Vera Talerko (Berenice), Kenneth Tarver (comte Alberto), Lorenzo Regazzo (Don Parmenione), Giada Frasconi (Ernestina), Roberto Maietta (Martino), Patrick Kabongo (Don Eusebio), Virtuosi Brunensis, dir. Antonino Fogliani. Mise en scène : Jochen Schönleber (Königliches Kurthteater de Bad Wildbad, 13 et 22 juillet 2017).
Naxos NBD0137V. 2017. Sous-titres français ; synopsis en allemand et en anglais. Distr. Outhere.

Créé au San Moisè de Venise en novembre 1812, L'occasione fa il ladro est une délicieuse burletta (farce) en un acte du jeune Rossini qui, à tout juste vingt ans, fait déjà montre d'un métier confondant. Sur un scénario tirant son origine de la pièce Le Prétendu par hasard ou l'Occasion fait le larron (Variétés, 1810), d'Eugène Scribe, la ravissante partition du jeune maître sait constamment trouver le ton juste dans cette comédie où un échange de valises donne l'idée à Don Parmenione d'usurper l'identité du comte Alberto afin de briguer la main de la riche héritière Berenice. Or, dans un jeu de rôles à la Marivaux, cette dernière prend la place de sa (fausse) soubrette pour apprendre à connaître l'homme qui lui est destiné et succombe bien sûr au charme du véritable fiancé... tandis que le soi-disant Alberto tombe amoureux de la fausse Berenice. D'une durée d'une heure trente, l'œuvre atteint à un bel équilibre entre tendres épanchements et moments de franche comédie qui annoncent les futurs chefs-d'œuvre du compositeur. À cet égard, le superbe quintette « Quel gentil, quel vago oggetto » constitue une page éblouissante qui nous prouve déjà combien Rossini excellait à traduire en musique les situations les plus drôlement confuses.

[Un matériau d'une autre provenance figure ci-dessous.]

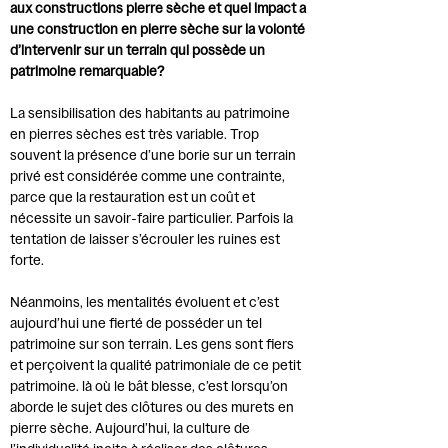
aux constructions pierre sèche et quel impact a
une construction en pierre sèche sur la volonté
d’intervenir sur un terrain qui possède un
patrimoine remarquable?
La sensibilisation des habitants au patrimoine
en pierres sèches est très variable. Trop
souvent la présence d’une borie sur un terrain
privé est considérée comme une contrainte,
parce que la restauration est un coût et
nécessite un savoir-faire particulier. Parfois la
tentation de laisser s’écrouler les ruines est
forte.
Néanmoins, les mentalités évoluent et c’est
aujourd’hui une fierté de posséder un tel
patrimoine sur son terrain. Les gens sont fiers
et perçoivent la qualité patrimoniale de ce petit
patrimoine. là où le bât blesse, c’est lorsqu’on
aborde le sujet des clôtures ou des murets en
pierre sèche. Aujourd’hui, la culture de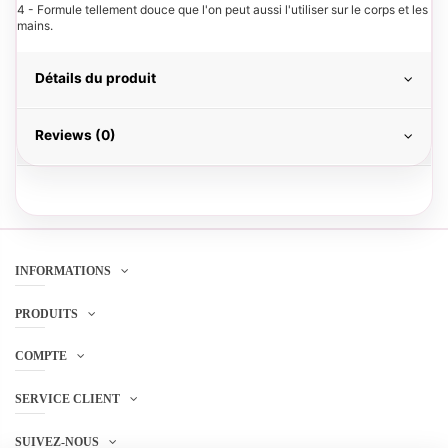
4 - Formule tellement douce que l'on peut aussi l'utiliser sur le corps et les
mains.
Détails du produit
Reviews (0)
INFORMATIONS
PRODUITS
COMPTE
SERVICE CLIENT
SUIVEZ-NOUS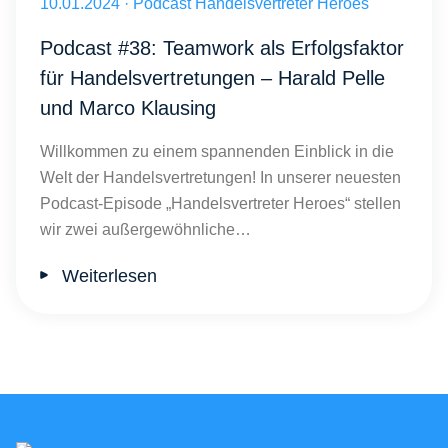
Veröffentlicht am 10.01.2024
10.01.2024
·
Podcast Handelsvertreter Heroes
Podcast #38: Teamwork als Erfolgsfaktor
für Handelsvertretungen – Harald Pelle
und Marco Klausing
Willkommen zu einem spannenden Einblick in die
Welt der Handelsvertretungen! In unserer neuesten
Podcast-Episode „Handelsvertreter Heroes“ stellen
wir zwei außergewöhnliche…
Weiterlesen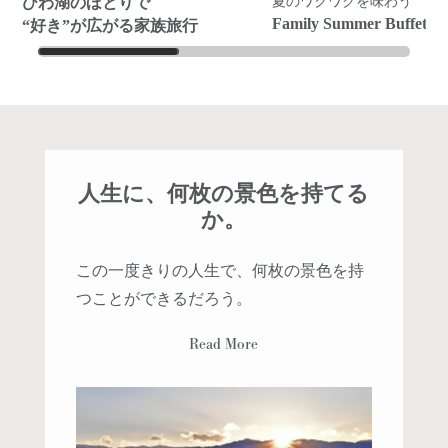
びわ湖のほとりで
夏のワクワクを味わう
Family Summer Buffet
“好き”が広がる家族旅行
人生に、何枚の景色を持てる
か。
この一度きりの人生で、何枚の景色を持
つことができるだろう。
Read More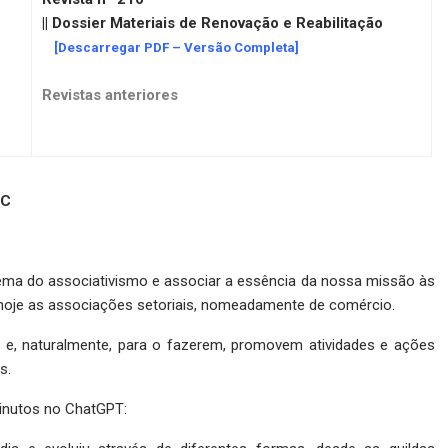
|| Dossier Materiais de Renovação e Reabilitação
[Descarregar PDF – Versão Completa]
Revistas anteriores
MC
tema do associativismo e associar a essência da nossa missão às
oje as associações setoriais, nomeadamente de comércio.
 e, naturalmente, para o fazerem, promovem atividades e ações
s.
inutos no ChatGPT: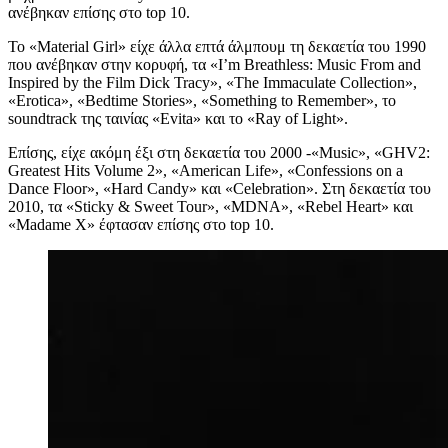
ανέβηκαν
επίσης στο top 10.
Το «Material Girl»
είχε
άλλα επτά άλμπουμ τη δεκαετία του 1990
που ανέβηκαν στην κορυφή, τα «I’m Breathless: Music From and
Inspired by the Film Dick Tracy», «The Immaculate Collection»,
«Erotica», «Bedtime Stories»,
«
Something to Remember», το
soundtrack
της ταινίας
«Evita» και το «Ray of Light».
Επίσης, είχε
ακόμη
έξι στη δεκαετία του 2000 -«Music», «GHV2:
Greatest Hits Volume 2», «American Life», «Confessions on a
Dance Floor», «Hard Candy» και «Celebration». Στη δεκαετία του
2010, τα
«
Sticky & Sweet Tour
»
,
«
MDNA
»
,
«
Rebel Heart
»
και
«
Madame X
» έφτασαν επίσης στο
top 10.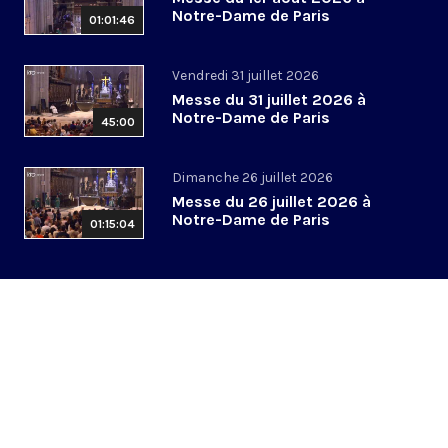
Notre-Dame de Paris
01:01:46
Vendredi 31 juillet 2026
Messe du 31 juillet 2026 à
Notre-Dame de Paris
45:00
Dimanche 26 juillet 2026
Messe du 26 juillet 2026 à
Notre-Dame de Paris
01:15:04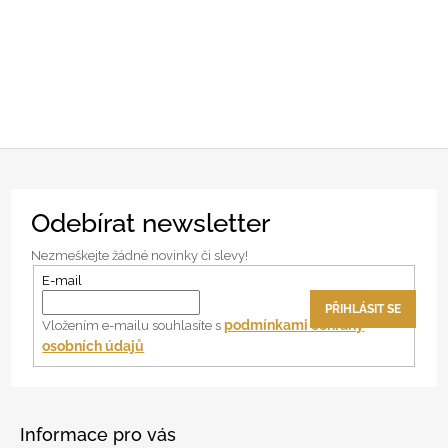
Z
Odebírat newsletter
á
p
Nezmeškejte žádné novinky či slevy!
a
E-mail
t
PŘIHLÁSIT SE
í
podmínkami ochrany
Vložením e-mailu souhlasíte s
osobních údajů
Informace pro vás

Sur le minuscule plateau du théâtre de la cour de Bad Wildbad où la scénographie se limite à quelques rares meubles et accessoires, Jochen Schönleber transpose l'action à notre époque en soulignant parfois à gros traits les aspects burlesques. Don Parmenione et son valet Martino sont ici des escrocs qui n'ont pas à saisir une quelconque occasion pour commettre leur méfaits, puisqu'ils dérobent sciemment le bien du comte. Expert dans l'art de se transformer, Parmenione coiffe par ailleurs diverses perruques, toutes plus ridicules les unes que les autres. Dans ce rôle haut en couleur, Lorenzo Regazzo révèle un sens du comique assez stupéfiant : à la fois sensuel et infatué de lui-même, il adopte une gestuelle qui s'apparente à une véritable chorégraphie, entraînant toute la joyeuse bande de personnages dans sa douce folie. À l'exception de quelques notes aiguës un peu difficultueuses, son interprétation vocale remporte tous les suffrages. Il forme avec l'excellent Martino de Roberto Maietta un duo de fripouilles merveilleusement assorties. Ardent et racé, Kenneth Tarver se coule avec bonheur dans les morceaux élégiaques du comte Alberto, tandis que le Don Eusebio de Patrick Kabongo fait entendre un très agréable timbre de ténor. Disposant de moyens moins remarquables, la Berenice de Vera Talerko et l'Ernestina de Giada Frasconi compensent leur relatif manque de souplesse vocale par un jeu très naturel. Dans la fosse, Antonino Fogliani galvanise son petit ensemble Virtuosi Brunensis, qui sonne particulièrement bien dans l'orage de la première scène et dans les ensembles endiablés. Si cette captation ne surclasse peut-être pas la version nettement plus sage de Schwetzingen dirigée par Gianluigi Gelmetti (Euro Arts, 1992), elle offre néanmoins une vision on ne peut plus réjouissante de ce petit joyau.